When asked, most Japanese claim to be Buddhists (perhaps 90%), but most Japanese also worship at Shinto Shrines and participate in Shinto Festivals. Shintoism is an animistic religion (where people worship the spirits of nature and people) and was the original religion of Japan. Shintoism has no written teaching but was passed down through oral traditions. Shintoism stresses the importance of purification and is still a part of daily life for many Japanese.
In the 6th century, Buddhism came to Japan through China incorporating many Japanese Shinto traditions after arriving in Japan. For most Japanese, Shintoism primarily has to do with this life, while Buddhism has to do with life after death.
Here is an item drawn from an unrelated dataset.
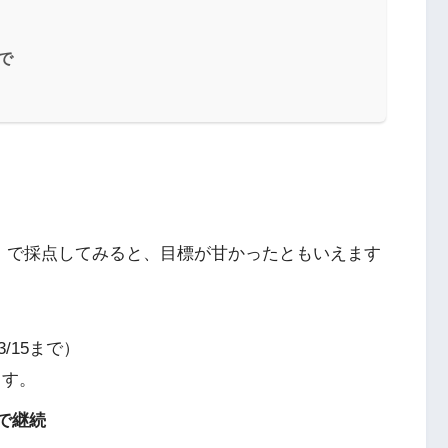
で
」で採点してみると、目標が甘かったともいえます
3/15まで）
ます。
まで継続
Most matters having to do with this life are performed with Shinto rituals: traditional Japanese weddings, purification for building construction, baby dedications, blessings on company work, and so forth. While a few people have Shinto funerals, the vast majority of funerals are Buddhist. Even after the funeral, departed loved ones are worshiped at a Buddhist altar in the home and at the gravesite. So Buddhism and Shintoism are a very real part of Japanese daily life. In the metropolitan areas, people tend to be less tied to their family traditions and so they might not be as active in Shintoism or Buddhism. However, in the more rural areas, they are much more traditional in thinking, and Shintoism and Buddhism are still a very real part of their daily lives.
Though Christian missionaries have been in Japan for 150 years (Catholic came much earlier), sadly less than 1% of the Japanese profess to be Christians. No doubt one of the reasons for this small number goes back to a time period of over 200 years when Japan was closed to the outside world (from 1635 to 1858). During this time period, there was no religious freedom and Japanese families were organized into groups associated with a particular Buddhist Temple. This was done so as to keep a constant check on the presence of any Christians. During this time, anyone thought to be a Christian would be severely persecuted. To this day, Christianity is instinctively shunned by many Japanese as a foreign and undesirable religion.
Sadly most Japanese have not seriously considered the Bible or its message of salvation through Christ. This wonderful message of salvation through Jesus Christ is what we and other missionaries have given our lives to proclaim to the Japanese. While the percent of believers remains low, we praise the Lord for those who have believed and live for the Lord. We pray that God will send more missionaries to this needy country. We thank you for your prayers and concern for us and for Japan.